Die Antwerpener Lehre

Nun hatten ausschließlich ein paar Kardinäle Zugang zu diesen gegenreformatorischen Aussagen der Sixtinischen Kapelle. Trotzdem verbreiteten sich die katholischen Motive nach 1541 über Kupferstiche rasch im restlichen Europa. Und trafen dort verschiedenenorts auf protestantische Gegenmaßnahmen, erzählt der Kunstgeschichtler Eckhard Leuschner, der besonders in Antwerpen geforscht hat.

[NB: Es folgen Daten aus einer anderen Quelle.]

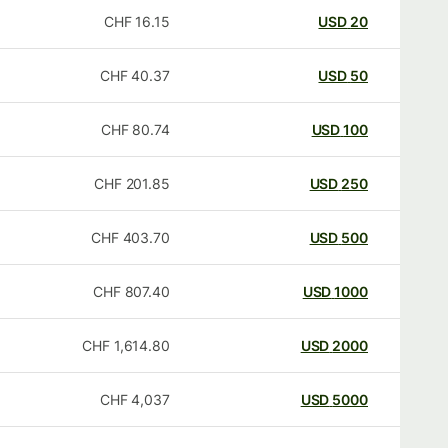
CHF
16.15
USD
20
CHF
40.37
USD
50
CHF
80.74
USD
100
CHF
201.85
USD
250
CHF
403.70
USD
500
CHF
807.40
USD
1000
CHF
1,614.80
USD
2000
CHF
4,037
USD
5000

Denn diese Stadt wurde zunächst protestantisch, dann rekatholisiert, und das schlug sich in dieser Kunststadt wie unter einem Vergrößerungsglas nieder. Da gab es dann Darstellungen, auf denen der strafende Gott in den Hintergrund rückt, im Vordergrund Auferstehung und allegorische Bildnisse der Tugenden – sozusagen eine überkonfessionelle, allgemeingültige Aussage.

Zwei besonders bezeichnende Blüten gefallen Leuschner an Antwerpen. Zum einen ließ der katholische Verleger Plantin sein Familienaltarbild mit recht auffälligen Büchern ausstatten: So begegnen sich der Geist der guten Werke und ein gewisser Gewerbefleiß. Den Geist der Gegenreformation atmete auch der junge Peter Paul Rubens ein. Der schuf dann für Neuburg a. d. Donau ein monumentales Weltgericht. Die Sechs-Meter-Leinwand hängten die Jesuiten in ihren frisch rekatholisierten Dom – ausgerechnet zum 100. Jahrestag von Luthers Thesenanschlag, 1617.